• Prompt: Please copy out the listing below in full and exactly.

• Material for this exercise:
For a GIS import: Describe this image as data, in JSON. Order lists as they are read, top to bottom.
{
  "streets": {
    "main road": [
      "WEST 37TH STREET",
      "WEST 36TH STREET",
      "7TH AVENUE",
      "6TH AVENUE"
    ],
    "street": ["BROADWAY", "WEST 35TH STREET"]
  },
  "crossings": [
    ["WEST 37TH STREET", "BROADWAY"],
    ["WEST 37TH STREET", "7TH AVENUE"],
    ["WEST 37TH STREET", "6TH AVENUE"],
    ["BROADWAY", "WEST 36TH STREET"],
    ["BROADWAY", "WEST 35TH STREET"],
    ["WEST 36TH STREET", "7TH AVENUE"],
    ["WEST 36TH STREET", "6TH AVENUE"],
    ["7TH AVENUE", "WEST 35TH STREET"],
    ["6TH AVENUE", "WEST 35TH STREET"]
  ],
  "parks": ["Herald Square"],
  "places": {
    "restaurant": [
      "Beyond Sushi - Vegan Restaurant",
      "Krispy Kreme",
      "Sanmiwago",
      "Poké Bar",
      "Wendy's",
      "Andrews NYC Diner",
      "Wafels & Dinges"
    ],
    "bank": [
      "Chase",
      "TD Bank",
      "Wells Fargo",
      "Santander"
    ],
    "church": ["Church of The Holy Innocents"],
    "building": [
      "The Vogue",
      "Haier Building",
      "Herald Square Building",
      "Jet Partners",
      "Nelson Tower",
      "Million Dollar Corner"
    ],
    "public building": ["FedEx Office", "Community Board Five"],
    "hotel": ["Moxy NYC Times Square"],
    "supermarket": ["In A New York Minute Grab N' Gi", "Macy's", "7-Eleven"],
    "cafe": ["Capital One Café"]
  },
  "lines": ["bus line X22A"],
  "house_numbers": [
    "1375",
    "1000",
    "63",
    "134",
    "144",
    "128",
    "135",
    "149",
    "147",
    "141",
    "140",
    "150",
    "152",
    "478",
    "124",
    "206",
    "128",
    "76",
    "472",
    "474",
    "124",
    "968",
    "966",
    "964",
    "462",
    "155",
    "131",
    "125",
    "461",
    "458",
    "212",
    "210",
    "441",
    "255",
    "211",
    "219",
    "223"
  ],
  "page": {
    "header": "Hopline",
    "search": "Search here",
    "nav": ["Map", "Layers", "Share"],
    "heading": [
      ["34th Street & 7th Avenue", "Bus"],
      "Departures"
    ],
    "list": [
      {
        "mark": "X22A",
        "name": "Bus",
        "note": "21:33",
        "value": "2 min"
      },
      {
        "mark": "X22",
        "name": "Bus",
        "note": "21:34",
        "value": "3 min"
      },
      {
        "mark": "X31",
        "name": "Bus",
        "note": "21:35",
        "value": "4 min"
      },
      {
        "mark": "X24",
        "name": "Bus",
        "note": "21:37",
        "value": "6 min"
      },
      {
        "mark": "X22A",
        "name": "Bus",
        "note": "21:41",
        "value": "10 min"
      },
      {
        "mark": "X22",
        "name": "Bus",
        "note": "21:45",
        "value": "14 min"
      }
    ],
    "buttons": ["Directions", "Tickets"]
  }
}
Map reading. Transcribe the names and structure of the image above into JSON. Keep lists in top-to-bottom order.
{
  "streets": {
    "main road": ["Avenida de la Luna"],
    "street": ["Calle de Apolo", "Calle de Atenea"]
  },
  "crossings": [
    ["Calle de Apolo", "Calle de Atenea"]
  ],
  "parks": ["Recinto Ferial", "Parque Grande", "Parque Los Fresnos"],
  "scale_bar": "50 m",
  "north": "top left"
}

• Task result:
For a GIS import: Describe this image as data, in JSON. Order lists as they are read, top to bottom.
{
  "streets": {
    "main road": [
      "WEST 37TH STREET",
      "WEST 36TH STREET",
      "7TH AVENUE",
      "6TH AVENUE"
    ],
    "street": ["BROADWAY", "WEST 35TH STREET"]
  },
  "crossings": [
    ["WEST 37TH STREET", "BROADWAY"],
    ["WEST 37TH STREET", "7TH AVENUE"],
    ["WEST 37TH STREET", "6TH AVENUE"],
    ["BROADWAY", "WEST 36TH STREET"],
    ["BROADWAY", "WEST 35TH STREET"],
    ["WEST 36TH STREET", "7TH AVENUE"],
    ["WEST 36TH STREET", "6TH AVENUE"],
    ["7TH AVENUE", "WEST 35TH STREET"],
    ["6TH AVENUE", "WEST 35TH STREET"]
  ],
  "parks": ["Herald Square"],
  "places": {
    "restaurant": [
      "Beyond Sushi - Vegan Restaurant",
      "Krispy Kreme",
      "Sanmiwago",
      "Poké Bar",
      "Wendy's",
      "Andrews NYC Diner",
      "Wafels & Dinges"
    ],
    "bank": [
      "Chase",
      "TD Bank",
      "Wells Fargo",
      "Santander"
    ],
    "church": ["Church of The Holy Innocents"],
    "building": [
      "The Vogue",
      "Haier Building",
      "Herald Square Building",
      "Jet Partners",
      "Nelson Tower",
      "Million Dollar Corner"
    ],
    "public building": ["FedEx Office", "Community Board Five"],
    "hotel": ["Moxy NYC Times Square"],
    "supermarket": ["In A New York Minute Grab N' Gi", "Macy's", "7-Eleven"],
    "cafe": ["Capital One Café"]
  },
  "lines": ["bus line X22A"],
  "house_numbers": [
    "1375",
    "1000",
    "63",
    "134",
    "144",
    "128",
    "135",
    "149",
    "147",
    "141",
    "140",
    "150",
    "152",
    "478",
    "124",
    "206",
    "128",
    "76",
    "472",
    "474",
    "124",
    "968",
    "966",
    "964",
    "462",
    "155",
    "131",
    "125",
    "461",
    "458",
    "212",
    "210",
    "441",
    "255",
    "211",
    "219",
    "223"
  ],
  "page": {
    "header": "Hopline",
    "search": "Search here",
    "nav": ["Map", "Layers", "Share"],
    "heading": [
      ["34th Street & 7th Avenue", "Bus"],
      "Departures"
    ],
    "list": [
      {
        "mark": "X22A",
        "name": "Bus",
        "note": "21:33",
        "value": "2 min"
      },
      {
        "mark": "X22",
        "name": "Bus",
        "note": "21:34",
        "value": "3 min"
      },
      {
        "mark": "X31",
        "name": "Bus",
        "note": "21:35",
        "value": "4 min"
      },
      {
        "mark": "X24",
        "name": "Bus",
        "note": "21:37",
        "value": "6 min"
      },
      {
        "mark": "X22A",
        "name": "Bus",
        "note": "21:41",
        "value": "10 min"
      },
      {
        "mark": "X22",
        "name": "Bus",
        "note": "21:45",
        "value": "14 min"
      }
    ],
    "buttons": ["Directions", "Tickets"]
  }
}
Map reading. Transcribe the names and structure of the image above into JSON. Keep lists in top-to-bottom order.
{
  "streets": {
    "main road": ["Avenida de la Luna"],
    "street": ["Calle de Apolo", "Calle de Atenea"]
  },
  "crossings": [
    ["Calle de Apolo", "Calle de Atenea"]
  ],
  "parks": ["Recinto Ferial", "Parque Grande", "Parque Los Fresnos"],
  "scale_bar": "50 m",
  "north": "top left"
}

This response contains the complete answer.